## Uit te voeren taken
1/ Tot welk jaar bleef Johanna Bock huismoeder, volgens de tekst over de zendingsdiaconessen in Amerongen?
2/ Ga verder met de tekst over de zendingsdiaconessen in Amerongen, te beginnen na de laatste zin die er staat.

==== Tekstgedeelte

Diaconessengemeenschap Amerongen van samenbindende betekenis
Dienstmeisjes geestelijk bijstaan, daarvoor kwamen Duitse diaconessen naar Nederland. Geleidelijk aan ontstond een Nederlandse organisatie. In alle bescheidenheid waren de Amerongse zendingsdiaconessen actief in verpleging en onderwijs, in zending en evangelisatie.
Jan Kas
Een eenvoudige notitie in de kantlijn van haar dienstboekje is het. „Gott muss mir helfen”, schreef Johanna Bock, die tot 1978 huismoeder zou blijven, in 1935. „Op 1 mei begin van het moederhuis. God moet mij helpen!” Historisch onderzoeker Katinka Fikse-Omon zag daarin de rode draad voor haar boek over de geschiedenis van de Gemeenschap van Zendingsdiaconessen in Nederland.
Dat zinnetje was typerend voor Bock en hoe zij in het leven stond, zegt Fikse. „Ze vertrouwde erop dat God het werk van de zendingsdiaconessen zou laten groeien wanneer dat Zijn wil was. „God moet ons helpen” gaf ze ook door aan de zusters die in Amerongen intraden. Geregeld vroeg ze om voorbede voor praktische zaken, zoals de komst van nieuwe diaconessen of het betalen van rekeningen waarvoor ze nog geen geld had.”

========
==== Materiaal

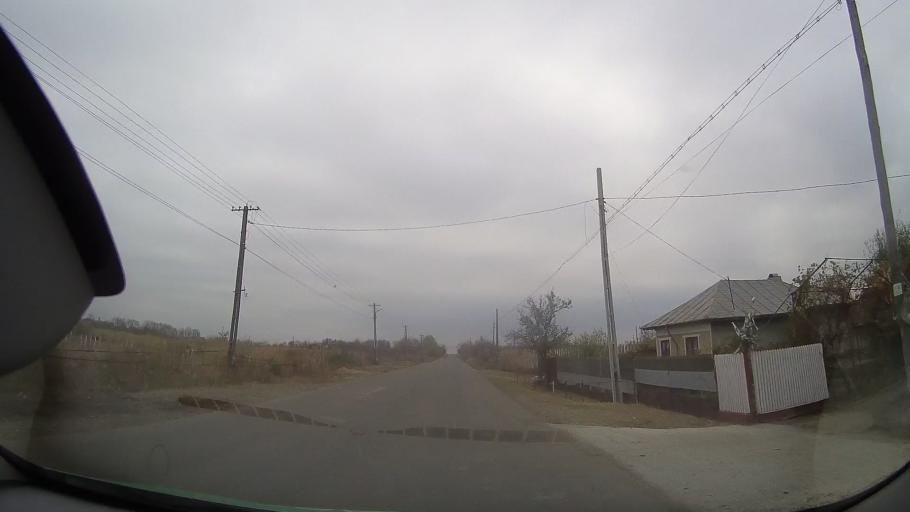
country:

========

## Resultaten per taak
1/ Tot 1978.

2/
”God moet ons helpen” werd het motto van de diaconessengemeenschap door de jaren heen. Net als de moederorganisatie in Duitsland, het Deutsche Gemeinschafts-Diakonieverband (DGD), zocht ze niet actief naar diaconessen, nieuwe werkterreinen of financiële ondersteuning. „Of het nu ging om de oprichting en uitbreiding van grote zorginstellingen in de jaren vijftig of later om de krimp en vergrijzing van de gemeenschap, steeds werd benadrukt dat men het van God moest verwachten”, aldus Fikse.
Met Bock begon in 1923 de historie van de zendingsdiaconessen. Om gezondheidsredenen was ze voor een korte vakantie naar Nederland gestuurd. Daar ontmoette ze tientallen Duitse dienstmeisjes, die wegens de economische crisis in eigen land bij de westerburen werk hadden gezocht. Ze vroegen haar om jeugdbonden voor Entschiedenes Christentum (Ernstig Christendom) op te zetten, zoals ze die kenden uit Duitsland. Nederlandse vriendinnen werden vervolgens uitgenodigd om mee te doen. Sommige Nederlandse meisjes wilden zelfs als diacones intreden. De bestaande diaconessenhuizen in Nederland richtten zich echter uitsluitend op zorgverlening en boden niet dezelfde mogelijkheid voor evangelisatiewerk als de moederhuizen van het DGD.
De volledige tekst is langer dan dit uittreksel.